21 In ’21: Mat Mladin, The Aussie Dominator
Australian Mat Mladin won 82 AMA Superbike races and seven AMA Superbike Championships.
The following is the 15th of our “21 In ’21 series that highlights one of the 21 AMA Superbike Champions as we move through the 2021 MotoAmerica season – the 45th year of the premier class championship.
Plain and simple: Australian Mat Mladin is the most dominant rider in the history of the AMA Superbike Championship. With seven AMA Superbike titles and 82 victories – all in the Superbike class – no one comes close.
Mladin’s first title came in the 1992 Australian Superbike Championship, a title he won on his first attempt. The next year he inked a deal with the Giacomo Agostini-run factory Cagiva team in the Grand Prix Series, but it was a bit too much too soon and Mladin floundered, ending the season 13th in the 1993 500cc World Championship and out of a ride. He returned home and finished second in the Australian Superbike Championship, despite almost losing his foot in an ultralight plane crash.
In 1996, Mladin ventured to America and it’s there that he made a name for himself. He started his AMA career on the team he would finish it with – Yoshimura Suzuki – but in his second season he switched to Eraldo Ferracci’s Ducati team, winning four AMA Superbike races in 1997 but failing to win the title.
The 1998 season saw Mladin reunited with the Yoshimura Suzuki team, and he won the season finale in Las Vegas. In 1999, he again won only one race at Sonoma Raceway, but earned his first title by 10 points over Ben Bostrom.
Mladin (1) leads the way over teammate Aaron Yates (20) and the rest of the Superbike pack at Barber in 2005.
Mladin simply owned the 2000s, going on a tear that would see him win seven championships and 76 more AMA Superbike races for a total of 82.

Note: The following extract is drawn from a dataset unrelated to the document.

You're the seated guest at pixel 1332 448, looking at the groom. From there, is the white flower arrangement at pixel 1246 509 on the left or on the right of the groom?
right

In 2000, he won four races and his second title; in 2001, he matched that win total and earned title number three; in 2002, he struggled and slipped to seventh in the title chase with no victories; the following year, 2003, he had his first truly dominant season with 10 wins and title number four; 2004 saw him win eight times en route to his fifth title; 2005 was the first of the titanic Mladin vs. Spies years with Mladin taking title number six with 11 victories; the title went to Spies in 2006 with Mladin winning eight races; in 2007 it was again Spies taking the championship by just a single point despite Mladin winning a career-high 12 races; Spies won again in 2008 with Mladin taking nine wins to Spies’ 10; in 2009, it was Mladin over Josh Hayes with the Australian winning nine times and his seventh title.

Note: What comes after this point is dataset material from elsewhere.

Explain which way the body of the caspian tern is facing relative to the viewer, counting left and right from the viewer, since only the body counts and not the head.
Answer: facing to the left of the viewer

Mladin was an advocate of rider safety and he butted heads with those from the Daytona Motorsports Group when they took over the series in 2009. The situation came to a head at Heartland Park Topeka in Kansas with Mladin leaving the facility and declaring he wasn’t going to race due to unsafe track conditions. At the time he held a 126-point lead in the championship. A day later, the 37-year-old Mladin announced that he would retire at the end of the ’09 season and he would go on to win his seventh AMA Superbike Championship.
“After so many great years of racing in the USA, I will retire from AMA racing at the end of the 2009 racing season in New Jersey,” Mladin said in a press release at the time. “My career has been long and above and beyond my wildest expectations. I won my first national championship on dirt bikes back in 1981 and have had an amazing career ever since. If I had my time again, I would not change a single decision I have made, in life or in racing.”
Mladin thanked his team, most of which have been with him for years and some of whom date back to his days racing in Australia. “Without these guys, the 80+ race wins and multiple championships would not have been possible.”
After retiring, Mladin returned to his homeland of Australia but admitted to missing racing motorcycles in an interview in Cycle News.
“I really do miss racing a motorcycle, I miss it a lot,” Mladin said. “I didn’t retire because I wasn’t quick enough, I retired because I’d had enough. I miss riding the motorcycle – fast. I miss that a lot. I miss the competition… I miss getting up everyone’s nose. I miss that side of racing, the mental side of it. I also miss the camaraderie, being away with the boys in the team on the weekend.”